Recently, Kansas City Federal Reserve Bank President Thomas Hoening was in New Mexico and sat down with Albuquerque Journal writer Winthrop Quigley for an interview. That interview is available here. While Hoening had many good things to say about reducing government spending and stabilizing the US economy, he left out or advocated for some very questionable policies. I responded in a letter to the editor that was published on Monday.
Unfortunately, three things jumped out at me about the article that cause serious problems with Hoenig’s outlook for the U.S. economy and what we need to do moving forward.
First and foremost, Hoenig is quoted as saying “too little taxation” harmed the economy. This is simply wrong. Federal spending as a percentage of U.S. GDP has remained relatively constant at 20 percent for decades. Only in recent years has spending grown out of proportion to the economy.
One major reason for this imbalance is entitlements like Medicare and Social Security. Hoenig does not address the dire need to reform these programs lest they continue to eat up ever-greater percentages of economic output.
Lastly, and perhaps least surprisingly, Hoenig fails to mention the role his own institution, the Federal Reserve (and government in general) has played in the current economic crisis.

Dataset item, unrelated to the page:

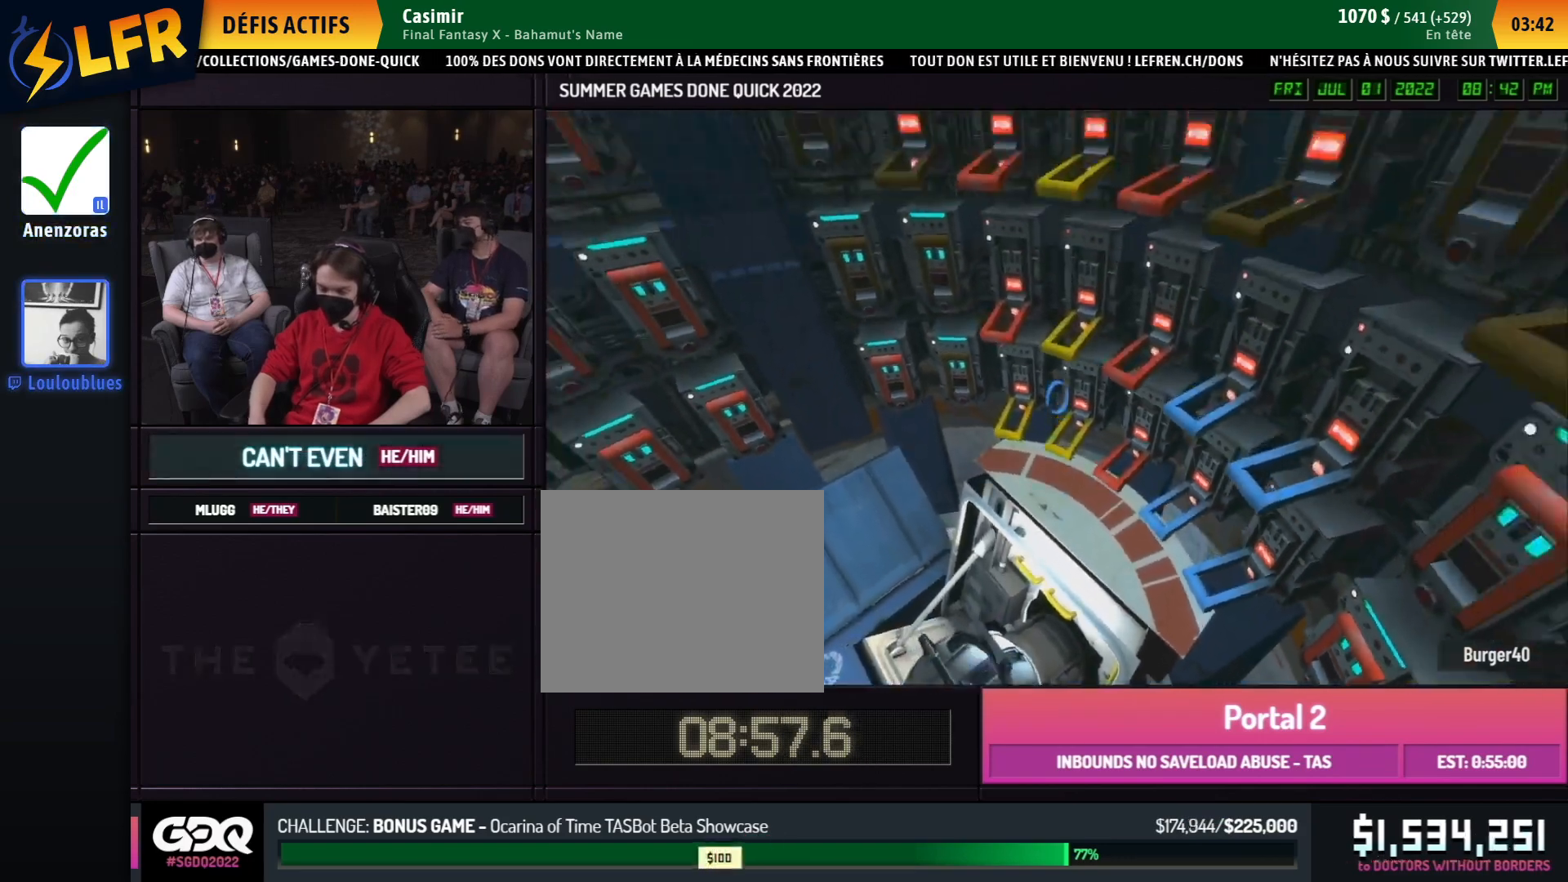
{"buttons": ["A", "B"], "left_stick": "up", "right_stick": "center", "events": [[500, "A", "down"]]}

While the crisis was caused by multiple factors, the Federal Reserve embarked upon an “easy money” policy to prop up the economy after 9/11.
This flood of money and the federal government’s use of Fannie Mae and Freddie Mac to funnel money into the housing market were integral to the creation of the bubble that popped a few years ago.
Economic stability is indeed important, but government policies in Congress and at the Federal Reserve have been the leading causes of instability over the past decade.